To do:
• 1. In the passage on the Houthis, how many armed drones did the Houthis deploy at Saudi targets between 2015 and 2021?
• 2. Return the passage on the Houthis between "Between 2015 and" and "U.S. fighter aircraft.", inclusive.

-- begin Extracted text --

2. Iran trains and provides weapons to the Houthis

Iran provides substantial military support to the Houthis, including drones, cruise missiles, and ballistic missiles, which the Houthis have used to attack commercial vessels in the Red Sea as well as other targets. Further, Iran’s Islamic Revolutionary Guard Corps (IRGC) Quds Force both trains the group and provides it weapons smuggled via land and sea. The U.S. Navy has periodically seized Iranian-made weapons in transit. “It is clear that Iran continues shipment of advanced lethal aid to the Houthis,” Gen. Michael Erik Kurilla, commander of U.S. Central Command (CENTCOM), said on January 16, 2024, after U.S. naval forces seized Iranian-made ballistic and cruise missile components.

3. The Houthis have repeatedly attacked Gulf partners and the U.S. military

Between 2015 and 2021, the Houthis fired 430 ballistic missiles and deployed 851 armed drones at Saudi targets. In 2019, a Houthi missile reportedly injured 29 people at Abha International Airport in southwestern Saudi Arabia, and in 2022, a Houthi drone struck Abu Dhabi International Airport. The Houthis have struck other critical infrastructure, including Saudi energy facilities. In 2016, anti-ship cruise missiles were fired at the USS Mason while operating in international waters near Yemen. On January 14, 2024, an anti-ship cruise missile fired towards the USS Laboon from Yemen was shot down by a U.S. fighter aircraft.

-- end Extracted text --
-- begin Data section --

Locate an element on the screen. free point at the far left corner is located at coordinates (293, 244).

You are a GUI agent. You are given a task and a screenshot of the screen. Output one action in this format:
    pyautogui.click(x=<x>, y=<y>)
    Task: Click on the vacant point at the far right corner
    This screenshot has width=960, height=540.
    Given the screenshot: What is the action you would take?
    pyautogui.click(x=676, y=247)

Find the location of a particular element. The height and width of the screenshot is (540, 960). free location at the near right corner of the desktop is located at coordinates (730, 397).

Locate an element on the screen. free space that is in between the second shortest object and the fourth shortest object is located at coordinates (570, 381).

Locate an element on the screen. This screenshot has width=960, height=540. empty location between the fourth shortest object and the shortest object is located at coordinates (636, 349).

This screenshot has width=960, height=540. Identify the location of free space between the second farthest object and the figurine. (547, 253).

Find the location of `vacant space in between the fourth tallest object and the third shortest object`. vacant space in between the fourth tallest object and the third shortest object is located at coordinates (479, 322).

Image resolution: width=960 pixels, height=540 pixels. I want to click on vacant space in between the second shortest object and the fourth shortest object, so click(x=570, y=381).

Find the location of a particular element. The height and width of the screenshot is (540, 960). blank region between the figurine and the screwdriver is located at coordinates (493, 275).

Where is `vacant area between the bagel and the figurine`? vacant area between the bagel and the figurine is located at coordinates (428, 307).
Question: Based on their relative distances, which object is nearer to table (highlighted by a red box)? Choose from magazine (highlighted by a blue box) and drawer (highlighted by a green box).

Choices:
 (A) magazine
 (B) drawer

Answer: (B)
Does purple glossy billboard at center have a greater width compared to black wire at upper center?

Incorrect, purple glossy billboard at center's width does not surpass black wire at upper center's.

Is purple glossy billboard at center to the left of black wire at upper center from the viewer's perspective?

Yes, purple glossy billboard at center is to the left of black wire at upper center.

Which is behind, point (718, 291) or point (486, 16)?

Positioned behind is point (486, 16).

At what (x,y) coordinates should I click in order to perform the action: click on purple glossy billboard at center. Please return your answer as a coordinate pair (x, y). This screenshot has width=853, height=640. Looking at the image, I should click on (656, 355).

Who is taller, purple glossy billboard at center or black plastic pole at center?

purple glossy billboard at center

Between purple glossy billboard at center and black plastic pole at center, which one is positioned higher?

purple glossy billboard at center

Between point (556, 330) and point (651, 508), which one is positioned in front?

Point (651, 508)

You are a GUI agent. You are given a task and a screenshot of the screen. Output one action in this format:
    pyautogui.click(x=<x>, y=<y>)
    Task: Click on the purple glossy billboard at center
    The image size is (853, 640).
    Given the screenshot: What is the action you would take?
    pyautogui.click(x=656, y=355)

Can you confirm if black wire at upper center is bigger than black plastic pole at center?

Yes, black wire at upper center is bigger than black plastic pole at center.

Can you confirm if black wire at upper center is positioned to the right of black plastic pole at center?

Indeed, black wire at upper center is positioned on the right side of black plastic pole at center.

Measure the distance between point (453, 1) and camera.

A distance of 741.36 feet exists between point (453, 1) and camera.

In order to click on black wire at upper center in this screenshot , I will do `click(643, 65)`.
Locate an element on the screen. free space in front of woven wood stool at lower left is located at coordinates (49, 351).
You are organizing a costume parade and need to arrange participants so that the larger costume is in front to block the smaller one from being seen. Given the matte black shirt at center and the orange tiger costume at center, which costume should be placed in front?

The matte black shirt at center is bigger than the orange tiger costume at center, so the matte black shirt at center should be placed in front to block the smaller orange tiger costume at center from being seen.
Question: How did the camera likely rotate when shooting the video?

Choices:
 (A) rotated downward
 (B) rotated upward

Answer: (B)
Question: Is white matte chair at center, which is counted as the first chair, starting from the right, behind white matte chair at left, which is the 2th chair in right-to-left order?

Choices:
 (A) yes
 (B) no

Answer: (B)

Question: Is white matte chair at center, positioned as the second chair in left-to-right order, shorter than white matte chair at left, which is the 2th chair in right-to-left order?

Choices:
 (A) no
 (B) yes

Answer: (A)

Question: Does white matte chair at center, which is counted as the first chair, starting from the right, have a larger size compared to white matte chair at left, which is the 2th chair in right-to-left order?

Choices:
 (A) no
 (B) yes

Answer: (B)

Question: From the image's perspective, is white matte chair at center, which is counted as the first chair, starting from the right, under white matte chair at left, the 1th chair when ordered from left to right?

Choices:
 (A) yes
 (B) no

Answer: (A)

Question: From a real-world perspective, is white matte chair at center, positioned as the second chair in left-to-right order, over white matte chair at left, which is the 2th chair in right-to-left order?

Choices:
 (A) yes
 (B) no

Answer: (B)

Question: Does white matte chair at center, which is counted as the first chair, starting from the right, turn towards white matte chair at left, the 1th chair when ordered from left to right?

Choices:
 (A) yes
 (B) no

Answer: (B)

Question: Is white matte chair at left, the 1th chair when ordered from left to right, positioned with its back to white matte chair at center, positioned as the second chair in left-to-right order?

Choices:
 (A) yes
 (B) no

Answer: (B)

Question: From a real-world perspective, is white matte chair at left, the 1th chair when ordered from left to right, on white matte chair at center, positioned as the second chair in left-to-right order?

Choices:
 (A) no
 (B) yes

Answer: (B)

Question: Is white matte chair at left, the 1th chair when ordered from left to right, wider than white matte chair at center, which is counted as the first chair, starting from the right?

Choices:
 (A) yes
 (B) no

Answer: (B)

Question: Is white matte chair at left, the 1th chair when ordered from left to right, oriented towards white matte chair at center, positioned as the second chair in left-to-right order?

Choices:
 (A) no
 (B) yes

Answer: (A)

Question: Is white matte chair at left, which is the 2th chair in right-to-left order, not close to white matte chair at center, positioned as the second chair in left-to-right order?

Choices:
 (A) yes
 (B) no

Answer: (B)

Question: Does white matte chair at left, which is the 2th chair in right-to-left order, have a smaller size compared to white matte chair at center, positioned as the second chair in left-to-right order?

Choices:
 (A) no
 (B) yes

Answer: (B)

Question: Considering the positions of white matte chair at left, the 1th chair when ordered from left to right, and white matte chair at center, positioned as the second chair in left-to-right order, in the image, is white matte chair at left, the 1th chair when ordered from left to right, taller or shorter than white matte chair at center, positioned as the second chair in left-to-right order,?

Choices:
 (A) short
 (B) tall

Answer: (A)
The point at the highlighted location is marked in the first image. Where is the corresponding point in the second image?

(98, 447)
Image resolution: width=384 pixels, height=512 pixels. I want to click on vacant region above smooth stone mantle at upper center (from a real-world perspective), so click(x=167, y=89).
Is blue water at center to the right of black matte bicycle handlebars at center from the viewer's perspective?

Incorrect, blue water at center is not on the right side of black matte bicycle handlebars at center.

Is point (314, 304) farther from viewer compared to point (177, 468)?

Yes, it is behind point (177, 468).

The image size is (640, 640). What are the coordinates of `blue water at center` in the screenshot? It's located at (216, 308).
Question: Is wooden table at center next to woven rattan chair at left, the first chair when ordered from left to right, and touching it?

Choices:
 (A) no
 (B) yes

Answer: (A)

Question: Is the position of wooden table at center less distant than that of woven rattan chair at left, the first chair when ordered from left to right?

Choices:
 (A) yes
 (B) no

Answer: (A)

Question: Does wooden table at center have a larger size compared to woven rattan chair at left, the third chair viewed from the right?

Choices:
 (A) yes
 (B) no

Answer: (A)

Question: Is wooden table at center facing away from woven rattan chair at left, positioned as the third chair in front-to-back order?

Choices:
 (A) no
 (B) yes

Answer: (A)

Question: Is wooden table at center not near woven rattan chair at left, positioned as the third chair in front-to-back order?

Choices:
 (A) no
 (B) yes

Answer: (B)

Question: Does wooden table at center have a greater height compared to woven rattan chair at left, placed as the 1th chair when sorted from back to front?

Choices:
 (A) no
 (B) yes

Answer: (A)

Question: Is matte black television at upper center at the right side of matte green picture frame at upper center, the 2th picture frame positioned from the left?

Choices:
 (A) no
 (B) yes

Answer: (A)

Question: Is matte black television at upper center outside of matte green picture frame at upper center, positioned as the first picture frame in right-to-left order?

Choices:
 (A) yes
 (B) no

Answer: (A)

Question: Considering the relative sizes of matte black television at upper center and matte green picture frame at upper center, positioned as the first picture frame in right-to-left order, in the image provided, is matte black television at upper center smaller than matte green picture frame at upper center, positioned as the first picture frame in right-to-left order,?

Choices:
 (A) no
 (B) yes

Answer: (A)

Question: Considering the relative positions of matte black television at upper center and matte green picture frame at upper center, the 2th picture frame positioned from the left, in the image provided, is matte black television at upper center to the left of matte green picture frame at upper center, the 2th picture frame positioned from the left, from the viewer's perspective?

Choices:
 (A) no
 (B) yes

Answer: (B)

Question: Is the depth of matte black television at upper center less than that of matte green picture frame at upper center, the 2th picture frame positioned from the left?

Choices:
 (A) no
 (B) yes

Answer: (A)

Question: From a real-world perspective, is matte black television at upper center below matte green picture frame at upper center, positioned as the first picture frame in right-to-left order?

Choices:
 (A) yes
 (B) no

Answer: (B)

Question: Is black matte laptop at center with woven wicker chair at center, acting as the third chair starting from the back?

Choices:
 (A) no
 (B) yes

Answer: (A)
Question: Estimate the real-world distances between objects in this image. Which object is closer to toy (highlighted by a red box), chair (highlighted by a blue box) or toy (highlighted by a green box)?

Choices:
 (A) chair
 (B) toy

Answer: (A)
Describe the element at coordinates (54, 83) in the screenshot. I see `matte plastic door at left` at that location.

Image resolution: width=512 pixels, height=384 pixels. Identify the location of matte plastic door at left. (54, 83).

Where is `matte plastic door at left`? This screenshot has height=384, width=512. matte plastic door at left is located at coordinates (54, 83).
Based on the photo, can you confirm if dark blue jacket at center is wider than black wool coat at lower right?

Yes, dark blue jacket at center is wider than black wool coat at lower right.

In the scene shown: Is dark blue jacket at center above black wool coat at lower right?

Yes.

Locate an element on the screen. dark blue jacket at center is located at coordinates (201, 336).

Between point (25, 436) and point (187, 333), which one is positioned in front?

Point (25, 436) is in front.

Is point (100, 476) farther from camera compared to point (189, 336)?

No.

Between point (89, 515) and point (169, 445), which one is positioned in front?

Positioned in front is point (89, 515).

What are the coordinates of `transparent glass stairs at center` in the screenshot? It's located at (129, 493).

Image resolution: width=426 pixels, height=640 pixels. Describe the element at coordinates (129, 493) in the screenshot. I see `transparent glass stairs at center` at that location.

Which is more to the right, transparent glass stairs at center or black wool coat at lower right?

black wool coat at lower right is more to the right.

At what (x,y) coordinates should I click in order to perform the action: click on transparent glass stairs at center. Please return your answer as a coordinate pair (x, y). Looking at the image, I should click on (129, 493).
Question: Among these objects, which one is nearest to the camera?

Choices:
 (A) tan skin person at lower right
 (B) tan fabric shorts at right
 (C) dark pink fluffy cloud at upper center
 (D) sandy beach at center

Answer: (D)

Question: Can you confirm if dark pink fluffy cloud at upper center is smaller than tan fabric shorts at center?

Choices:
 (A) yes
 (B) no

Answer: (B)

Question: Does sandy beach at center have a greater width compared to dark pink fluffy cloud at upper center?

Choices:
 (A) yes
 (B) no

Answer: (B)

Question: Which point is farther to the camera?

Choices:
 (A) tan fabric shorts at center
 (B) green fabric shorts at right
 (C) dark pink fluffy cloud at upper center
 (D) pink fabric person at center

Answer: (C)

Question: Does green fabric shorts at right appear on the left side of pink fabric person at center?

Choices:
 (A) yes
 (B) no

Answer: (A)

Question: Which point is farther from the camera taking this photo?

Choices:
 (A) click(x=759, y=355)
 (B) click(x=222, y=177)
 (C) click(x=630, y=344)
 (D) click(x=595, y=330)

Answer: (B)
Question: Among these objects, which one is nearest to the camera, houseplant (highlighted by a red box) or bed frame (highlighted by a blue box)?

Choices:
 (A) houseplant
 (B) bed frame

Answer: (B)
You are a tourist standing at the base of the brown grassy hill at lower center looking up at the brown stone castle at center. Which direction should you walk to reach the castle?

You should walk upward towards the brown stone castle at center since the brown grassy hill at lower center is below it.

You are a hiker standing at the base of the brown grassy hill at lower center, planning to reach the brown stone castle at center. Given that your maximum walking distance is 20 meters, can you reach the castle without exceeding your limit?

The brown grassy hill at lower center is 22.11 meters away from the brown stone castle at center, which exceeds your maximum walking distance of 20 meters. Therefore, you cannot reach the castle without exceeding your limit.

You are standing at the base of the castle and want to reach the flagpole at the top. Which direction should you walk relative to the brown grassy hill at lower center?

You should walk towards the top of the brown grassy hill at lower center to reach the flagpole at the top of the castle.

-- end Data section --

Complete answers:
• 1. 851

• 2.
Between 2015 and 2021, the Houthis fired 430 ballistic missiles and deployed 851 armed drones at Saudi targets. In 2019, a Houthi missile reportedly injured 29 people at Abha International Airport in southwestern Saudi Arabia, and in 2022, a Houthi drone struck Abu Dhabi International Airport. The Houthis have struck other critical infrastructure, including Saudi energy facilities. In 2016, anti-ship cruise missiles were fired at the USS Mason while operating in international waters near Yemen. On January 14, 2024, an anti-ship cruise missile fired towards the USS Laboon from Yemen was shot down by a U.S. fighter aircraft.